Artist’s Palate: Ed Ruscha’s cactus omelette
You can never be sure when you ask Ed Ruscha about his favourite foods if he means to eat them or work with them. In his 1970 print series News, Mews, Pews, Stews, Dues, he used cherry pie filling and chocolate syrup in place of inks, his 1969 portfolio Stains featured egg yolk and red wine, and his famous Hollywood sign screen print saw beluga caviar being painstakingly pushed through a silkscreen. In fact, he has given us a recipe with the kind of strong SoCal resonance you would expect from the artist who produced Every Building on the Sunset Strip. His work is imbued with the landscape of his adopted state and so, it appears, is his culinary repertoire. Bet they don’t eat a lot of nopales – the edible, fleshy pads of the nopal cactus – in his hometown of Omaha, Nebraska.

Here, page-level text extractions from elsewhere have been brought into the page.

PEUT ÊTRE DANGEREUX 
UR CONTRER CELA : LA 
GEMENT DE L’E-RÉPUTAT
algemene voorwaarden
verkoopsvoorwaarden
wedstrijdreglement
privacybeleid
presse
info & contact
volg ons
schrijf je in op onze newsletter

Omelette pan or similar type pan with rounded bottom
Wire whisk or fork
2 tbsp small curd cottage cheese
2 eggs from any farm
2 tbsp diced celery
3 tbsp diced cactus (Nopalitos, usually sold in jars in jars in international food section of grocery)
1 tbsp sweet butter
Break eggs into bowl. Slightly under-mix with whisk or fork. Heat butter until it bubbles and begins to turn brown. Add eggs and let them sit in the pan until bottom begins to harden. At this point, lift the edges ever so slightly, so that the runny top layer can slip under on all sides.

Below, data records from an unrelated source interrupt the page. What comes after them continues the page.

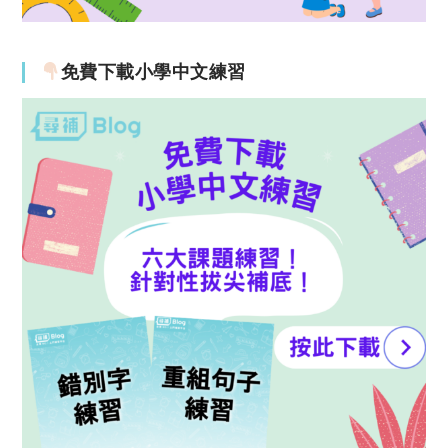
免費下載小學中文練習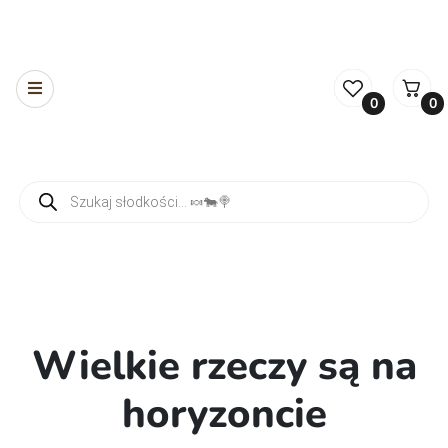
0
0
Wyszukiwarka produktów
Wielkie rzeczy są na
horyzoncie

As soon as this sets, but while the top is still moist, add the salt, pepper and cottage cheese in a line down the centre, as you will be golding the omelette in half. Sprinkle the celery on top of the cottage cheese, followed be the Nopalitos. Fold the empty side over so that it produces a half circle. Let the omelette set for about one minute over low heat. Roll omelette out of pan and onto plate.